The upwards price movement on TTF was strong, especially at the front-end of the curve. However, the prompt price quickly dropped back to earlier levels as the fundamental picture indicates a comfortable supply situation. There is a global LNG surplus and storage sites in Europe are near capacity. The start to the winter heating season was mild, leading to a period of sustained low prompt prices during October and November.

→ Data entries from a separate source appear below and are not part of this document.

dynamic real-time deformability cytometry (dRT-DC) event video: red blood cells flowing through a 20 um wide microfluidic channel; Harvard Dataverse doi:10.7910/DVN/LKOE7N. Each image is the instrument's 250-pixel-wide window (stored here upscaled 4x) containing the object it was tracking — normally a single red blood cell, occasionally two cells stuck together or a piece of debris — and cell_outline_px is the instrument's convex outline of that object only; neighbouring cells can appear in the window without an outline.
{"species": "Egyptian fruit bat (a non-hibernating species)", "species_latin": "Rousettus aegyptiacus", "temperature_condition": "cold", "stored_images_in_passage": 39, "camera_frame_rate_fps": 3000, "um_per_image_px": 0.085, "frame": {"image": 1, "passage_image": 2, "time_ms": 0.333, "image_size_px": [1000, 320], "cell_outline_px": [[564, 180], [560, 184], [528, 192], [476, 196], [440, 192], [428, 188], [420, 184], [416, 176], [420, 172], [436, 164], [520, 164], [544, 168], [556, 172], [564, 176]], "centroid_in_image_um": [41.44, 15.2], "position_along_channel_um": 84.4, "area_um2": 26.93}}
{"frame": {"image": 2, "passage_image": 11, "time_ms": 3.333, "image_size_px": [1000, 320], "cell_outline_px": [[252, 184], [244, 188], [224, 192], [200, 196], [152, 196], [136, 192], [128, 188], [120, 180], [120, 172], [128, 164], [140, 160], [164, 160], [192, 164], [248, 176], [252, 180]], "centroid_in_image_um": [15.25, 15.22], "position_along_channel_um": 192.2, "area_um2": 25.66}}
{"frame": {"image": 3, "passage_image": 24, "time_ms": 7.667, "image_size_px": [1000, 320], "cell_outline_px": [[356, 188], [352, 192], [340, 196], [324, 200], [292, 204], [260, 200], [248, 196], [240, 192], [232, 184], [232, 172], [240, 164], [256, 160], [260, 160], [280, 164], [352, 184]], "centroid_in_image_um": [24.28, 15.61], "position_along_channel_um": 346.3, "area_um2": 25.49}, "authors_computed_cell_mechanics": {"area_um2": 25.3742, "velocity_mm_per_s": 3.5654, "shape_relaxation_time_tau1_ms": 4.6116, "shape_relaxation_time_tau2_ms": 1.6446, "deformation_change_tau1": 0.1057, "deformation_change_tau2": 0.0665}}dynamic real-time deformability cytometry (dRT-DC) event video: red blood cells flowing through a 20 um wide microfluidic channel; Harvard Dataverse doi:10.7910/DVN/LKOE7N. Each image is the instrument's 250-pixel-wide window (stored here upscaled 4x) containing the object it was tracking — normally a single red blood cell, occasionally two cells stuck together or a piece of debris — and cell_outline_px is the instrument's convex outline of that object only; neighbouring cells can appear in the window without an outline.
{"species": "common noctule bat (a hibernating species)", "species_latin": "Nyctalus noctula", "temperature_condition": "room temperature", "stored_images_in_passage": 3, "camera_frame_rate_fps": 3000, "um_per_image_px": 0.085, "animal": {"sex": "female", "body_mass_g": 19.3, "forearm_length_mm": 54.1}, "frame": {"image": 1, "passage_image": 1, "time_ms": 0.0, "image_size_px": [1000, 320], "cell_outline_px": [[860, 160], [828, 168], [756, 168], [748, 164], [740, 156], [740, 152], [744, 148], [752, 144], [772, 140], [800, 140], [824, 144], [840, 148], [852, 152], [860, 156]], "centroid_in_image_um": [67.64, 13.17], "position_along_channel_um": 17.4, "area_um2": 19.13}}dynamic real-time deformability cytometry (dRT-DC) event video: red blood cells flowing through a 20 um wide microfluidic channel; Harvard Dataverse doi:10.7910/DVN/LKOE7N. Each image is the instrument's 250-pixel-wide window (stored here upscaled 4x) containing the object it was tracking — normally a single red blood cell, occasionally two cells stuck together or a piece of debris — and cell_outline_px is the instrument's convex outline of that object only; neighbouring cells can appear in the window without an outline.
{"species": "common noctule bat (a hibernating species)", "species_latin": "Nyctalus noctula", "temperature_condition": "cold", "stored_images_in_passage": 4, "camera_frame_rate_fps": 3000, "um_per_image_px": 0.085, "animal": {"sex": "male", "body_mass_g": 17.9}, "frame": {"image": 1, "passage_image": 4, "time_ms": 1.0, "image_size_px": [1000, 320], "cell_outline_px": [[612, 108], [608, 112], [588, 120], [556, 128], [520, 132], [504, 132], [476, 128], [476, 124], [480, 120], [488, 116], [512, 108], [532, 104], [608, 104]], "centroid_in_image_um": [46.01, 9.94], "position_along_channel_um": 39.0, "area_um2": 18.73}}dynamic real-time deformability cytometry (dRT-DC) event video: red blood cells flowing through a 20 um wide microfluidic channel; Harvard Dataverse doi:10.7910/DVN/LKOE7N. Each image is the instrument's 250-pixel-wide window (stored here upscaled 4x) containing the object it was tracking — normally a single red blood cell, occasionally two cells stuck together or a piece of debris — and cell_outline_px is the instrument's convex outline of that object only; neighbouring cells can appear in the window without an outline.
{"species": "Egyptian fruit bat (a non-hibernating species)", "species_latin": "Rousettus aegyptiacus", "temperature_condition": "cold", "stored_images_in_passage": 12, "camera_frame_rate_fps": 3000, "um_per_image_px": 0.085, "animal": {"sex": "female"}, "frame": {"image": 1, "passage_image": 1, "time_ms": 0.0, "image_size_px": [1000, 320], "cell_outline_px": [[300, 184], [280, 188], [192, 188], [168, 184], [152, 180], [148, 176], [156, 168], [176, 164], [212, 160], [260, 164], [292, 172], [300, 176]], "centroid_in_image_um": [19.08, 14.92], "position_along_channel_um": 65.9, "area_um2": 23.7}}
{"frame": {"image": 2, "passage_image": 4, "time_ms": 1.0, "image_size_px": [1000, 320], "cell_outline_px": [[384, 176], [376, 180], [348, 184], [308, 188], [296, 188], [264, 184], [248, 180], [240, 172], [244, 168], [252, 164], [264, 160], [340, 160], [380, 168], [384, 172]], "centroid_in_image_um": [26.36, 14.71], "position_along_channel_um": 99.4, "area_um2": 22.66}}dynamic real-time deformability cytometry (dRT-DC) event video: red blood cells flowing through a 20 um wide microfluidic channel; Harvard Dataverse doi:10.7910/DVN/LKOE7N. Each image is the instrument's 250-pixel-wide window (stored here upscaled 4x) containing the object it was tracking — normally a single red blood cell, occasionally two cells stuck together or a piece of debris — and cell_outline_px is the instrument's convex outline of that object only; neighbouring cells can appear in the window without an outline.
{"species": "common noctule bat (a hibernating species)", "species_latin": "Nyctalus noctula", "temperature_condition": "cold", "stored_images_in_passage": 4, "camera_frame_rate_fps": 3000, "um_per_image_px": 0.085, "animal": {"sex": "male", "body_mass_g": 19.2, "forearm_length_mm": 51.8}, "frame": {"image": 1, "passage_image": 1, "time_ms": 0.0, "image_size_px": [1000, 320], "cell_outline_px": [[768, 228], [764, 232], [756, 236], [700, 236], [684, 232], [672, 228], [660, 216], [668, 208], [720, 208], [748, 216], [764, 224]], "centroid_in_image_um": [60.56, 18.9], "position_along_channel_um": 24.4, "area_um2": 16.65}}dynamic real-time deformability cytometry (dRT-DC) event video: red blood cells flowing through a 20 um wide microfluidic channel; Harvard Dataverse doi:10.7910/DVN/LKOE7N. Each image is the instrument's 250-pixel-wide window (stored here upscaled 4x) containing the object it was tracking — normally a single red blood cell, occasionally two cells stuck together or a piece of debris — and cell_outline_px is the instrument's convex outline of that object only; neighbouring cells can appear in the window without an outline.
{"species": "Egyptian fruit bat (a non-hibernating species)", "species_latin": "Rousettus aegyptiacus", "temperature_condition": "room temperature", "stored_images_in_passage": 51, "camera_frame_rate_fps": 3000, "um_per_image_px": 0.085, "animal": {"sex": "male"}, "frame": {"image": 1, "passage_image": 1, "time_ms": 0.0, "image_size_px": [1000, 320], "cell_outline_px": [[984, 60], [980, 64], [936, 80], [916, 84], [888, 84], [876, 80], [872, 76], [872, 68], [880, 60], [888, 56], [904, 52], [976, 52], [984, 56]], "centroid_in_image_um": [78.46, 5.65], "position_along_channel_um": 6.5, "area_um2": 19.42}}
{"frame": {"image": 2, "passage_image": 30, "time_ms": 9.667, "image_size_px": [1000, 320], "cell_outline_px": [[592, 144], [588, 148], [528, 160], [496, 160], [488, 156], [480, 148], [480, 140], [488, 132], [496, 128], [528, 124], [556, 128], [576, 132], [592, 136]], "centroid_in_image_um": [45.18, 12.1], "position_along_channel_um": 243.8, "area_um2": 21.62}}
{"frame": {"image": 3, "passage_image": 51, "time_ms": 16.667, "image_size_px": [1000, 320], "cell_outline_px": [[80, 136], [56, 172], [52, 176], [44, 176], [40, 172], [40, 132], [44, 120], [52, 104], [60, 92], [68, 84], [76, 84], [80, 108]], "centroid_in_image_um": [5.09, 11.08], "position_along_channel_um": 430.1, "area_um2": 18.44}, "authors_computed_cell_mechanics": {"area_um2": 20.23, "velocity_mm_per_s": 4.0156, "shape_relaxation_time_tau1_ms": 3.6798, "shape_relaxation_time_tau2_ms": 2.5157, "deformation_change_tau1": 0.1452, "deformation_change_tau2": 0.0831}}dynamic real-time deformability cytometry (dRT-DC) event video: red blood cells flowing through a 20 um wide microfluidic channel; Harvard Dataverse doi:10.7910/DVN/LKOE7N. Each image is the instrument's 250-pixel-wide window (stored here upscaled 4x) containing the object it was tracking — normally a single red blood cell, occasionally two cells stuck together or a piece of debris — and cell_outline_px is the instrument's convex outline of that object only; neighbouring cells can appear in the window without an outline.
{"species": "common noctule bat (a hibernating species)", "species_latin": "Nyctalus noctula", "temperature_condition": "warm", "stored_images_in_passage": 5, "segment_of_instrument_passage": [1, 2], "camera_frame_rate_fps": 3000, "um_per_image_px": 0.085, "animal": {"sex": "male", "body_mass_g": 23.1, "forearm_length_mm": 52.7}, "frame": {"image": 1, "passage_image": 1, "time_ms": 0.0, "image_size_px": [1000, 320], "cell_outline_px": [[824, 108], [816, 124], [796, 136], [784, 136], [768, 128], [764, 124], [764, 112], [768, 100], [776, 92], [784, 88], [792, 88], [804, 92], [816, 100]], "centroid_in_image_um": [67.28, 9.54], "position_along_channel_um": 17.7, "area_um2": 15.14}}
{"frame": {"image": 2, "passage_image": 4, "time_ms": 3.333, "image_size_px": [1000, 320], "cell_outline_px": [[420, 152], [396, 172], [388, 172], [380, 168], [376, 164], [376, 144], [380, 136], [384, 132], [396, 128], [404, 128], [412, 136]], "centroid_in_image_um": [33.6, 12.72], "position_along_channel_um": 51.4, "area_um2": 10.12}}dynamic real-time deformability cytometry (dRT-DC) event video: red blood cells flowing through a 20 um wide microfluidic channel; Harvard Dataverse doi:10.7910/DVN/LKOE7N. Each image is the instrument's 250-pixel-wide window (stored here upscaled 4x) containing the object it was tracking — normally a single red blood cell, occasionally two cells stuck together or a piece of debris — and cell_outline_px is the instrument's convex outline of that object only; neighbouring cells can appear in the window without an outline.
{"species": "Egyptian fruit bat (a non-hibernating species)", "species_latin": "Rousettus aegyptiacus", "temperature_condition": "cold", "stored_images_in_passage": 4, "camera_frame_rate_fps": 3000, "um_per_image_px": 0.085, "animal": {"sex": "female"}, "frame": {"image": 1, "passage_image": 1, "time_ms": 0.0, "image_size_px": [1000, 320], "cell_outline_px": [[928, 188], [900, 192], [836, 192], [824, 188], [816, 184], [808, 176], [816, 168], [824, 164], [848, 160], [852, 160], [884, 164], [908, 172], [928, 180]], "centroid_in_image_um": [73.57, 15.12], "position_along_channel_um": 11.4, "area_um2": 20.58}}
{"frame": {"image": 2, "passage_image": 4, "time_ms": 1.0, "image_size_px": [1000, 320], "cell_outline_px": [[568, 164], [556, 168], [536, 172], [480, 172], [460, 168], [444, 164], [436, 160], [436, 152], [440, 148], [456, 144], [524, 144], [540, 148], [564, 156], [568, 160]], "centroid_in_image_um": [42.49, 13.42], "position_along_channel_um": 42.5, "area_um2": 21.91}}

Increased liquidity in TTF allows traders to manage their positions more effectively in the light of decreased oil indexation and an increased global linkage of regional natural gas markets. Europe attracts LNG cargoes to keep the LNG market in balance when Asian prices are weak, as happened earlier this year. Essentially, TTF serves as the main price marker for the European region, while JKM is used to hedge Asian LNG price risk. The markets are connected as they compete for LNG imports, who increasingly originate from the U.S. Gulf Coast. For both JKM and TTF, CME Group is seeing an increased number of participants and a significant uptick in trading activity.
Source: CME Group
*November 2019 data up to and including Nov 21
TTF is further cementing its important role in globally connected natural gas markets. The market is quick to react to news, and TTF price signals have a growing influence on power markets (and vice-versa) given the increased role of natural gas in power generation. CME Group’s NYMEX exchange recently launched option contracts on TTF and NBP (the UK equivalent of TTF), complementing JKM options launched earlier in 2019. The NYMEX global natural gas product suite now includes futures and options on all key traded benchmarks, in addition to the recently launched first physically delivered Gulf Coast LNG futures contract.